Ce patrimoine, fragile mais essentiel, mérite d’être transmis. Non par nostalgie, mais parce qu’il raconte ce que fut l’Avesnois : un territoire de travail, d’innovation, de solidarité, de maîtrise technique. Un territoire où les hommes ont su tirer parti de la nature sans jamais cesser de composer avec elle. Un territoire où la sidérurgie n’était pas seulement une industrie, mais une culture, une identité, une manière d’habiter le monde.

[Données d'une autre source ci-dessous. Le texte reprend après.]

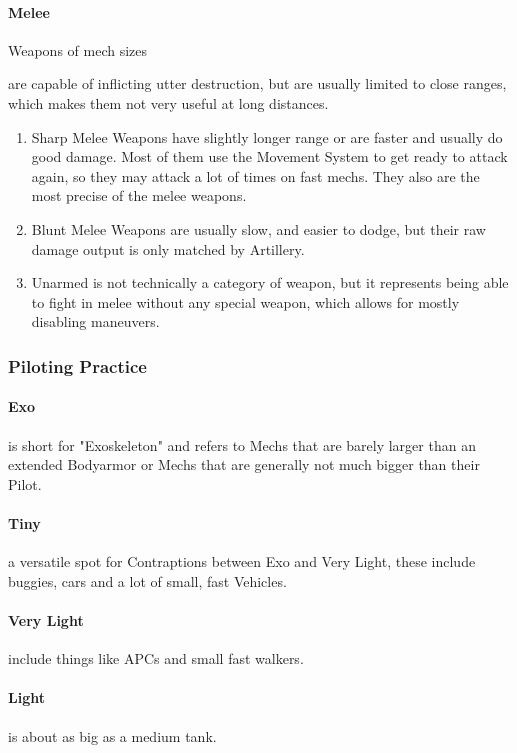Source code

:         \paragraph{Melee} Weapons of mech sizes \par are capable of inflicting utter destruction, but are usually
        limited to close ranges, which makes them not very useful at long distances.
        \begin{enumerate}[label= -]
            \item{Sharp} Melee Weapons have slightly longer range or are faster and usually do good damage.
            Most of them
            use the Movement System to get ready to attack again, so they may attack a lot of times on fast mechs.
            They also are the most precise of the melee weapons.
            \item{Blunt} Melee Weapons are usually slow, and easier to dodge, but their raw damage output is only
            matched by Artillery.
            \item{Unarmed} is not technically a category of weapon, but it represents being able to fight in melee
            without any special weapon, which allows for mostly disabling maneuvers.
        \end{enumerate}
    \subsubsection{Piloting Practice}
        \paragraph{Exo} is short for "Exoskeleton" and refers to Mechs that are barely larger than an extended Bodyarmor
        or Mechs that are generally not much bigger than their Pilot.
        \paragraph{Tiny} a versatile spot for Contraptions between Exo and Very Light, these include buggies, cars and
        a lot of small, fast Vehicles.
        \paragraph{Very Light} include things like APCs and small fast walkers.
        \paragraph{Light} is about as big as a medium tank.
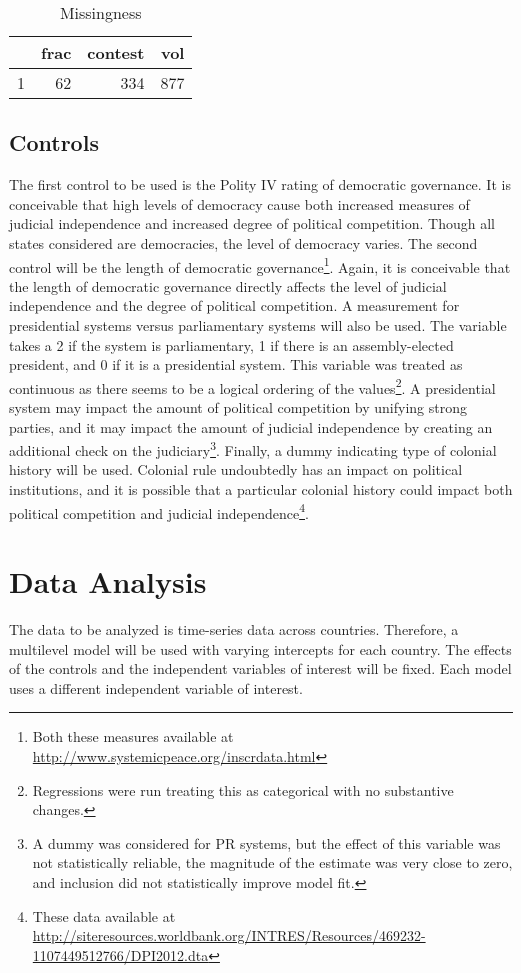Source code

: \documentclass[12pt]{article}
\begin{document}
\begin{table}[ht]
\centering
\begin{tabular}{rrrr}
  \hline
 & frac & contest & vol \\ 
  \hline
1 &  62 & 334 & 877 \\ 
   \hline
\end{tabular}
\caption{Missingness} 
\end{table}


\subsection*{Controls}
The first control to be used is the Polity IV rating of democratic governance. It is conceivable that high levels of democracy cause both increased measures of judicial independence and increased degree of political competition. Though all states considered are democracies, the level of democracy varies. The second control will be the length of democratic governance\footnote{Both these measures available at \url{http://www.systemicpeace.org/inscrdata.html}}. Again, it is conceivable that the length of democratic governance directly affects the level of judicial independence and the degree of political competition. A measurement for presidential systems versus parliamentary systems will  also be used. The variable takes a 2 if the system is parliamentary, 1 if there is an assembly-elected president, and 0 if it is a presidential system. This variable was treated as continuous as there seems to be a logical ordering of the values\footnote{Regressions were run treating this as categorical with no substantive changes.}. A presidential system may impact the amount of political competition by unifying strong parties, and it may impact the amount of judicial independence by creating an additional check on the judiciary\footnote{A dummy was considered for PR systems, but the effect of this variable was not statistically reliable, the magnitude of the estimate was very close to zero, and inclusion did not statistically improve model fit.}. Finally, a dummy indicating type of colonial history will be used. Colonial rule undoubtedly has an impact on political institutions, and it is possible that a particular colonial history could impact both political competition and judicial independence\footnote{These data available at \url{http://siteresources.worldbank.org/INTRES/Resources/469232-1107449512766/DPI2012.dta}}.


\section*{Data Analysis}
The data to be analyzed is time-series data across countries. Therefore, a multilevel model will be used with varying intercepts for each country. The effects of the controls and the independent variables of interest will be fixed. Each model uses a different independent variable of interest. 
\end{document}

Redonner vie à cette histoire, c’est offrir aux habitants d’aujourd’hui les clés pour comprendre leur paysage, leur village, leur vallée. C’est rappeler que derrière chaque étang, chaque talus, chaque nom de lieu, se cache une page de l’histoire du fer. C’est reconnaître que l’Avesnois, avant d’être un pays de bocage, fut un pays de forges. Et que cette mémoire, même effacée, continue de façonner le territoire.

Ainsi se referme le grand récit du fer en Avesnois : un récit de feu et d’eau, de bois et de pierre, de gestes et de machines, d’hommes et de paysages. Un récit qui ne demande qu’à être transmis, partagé, raconté, pour que le pays du fer ne s’efface jamais tout à fait.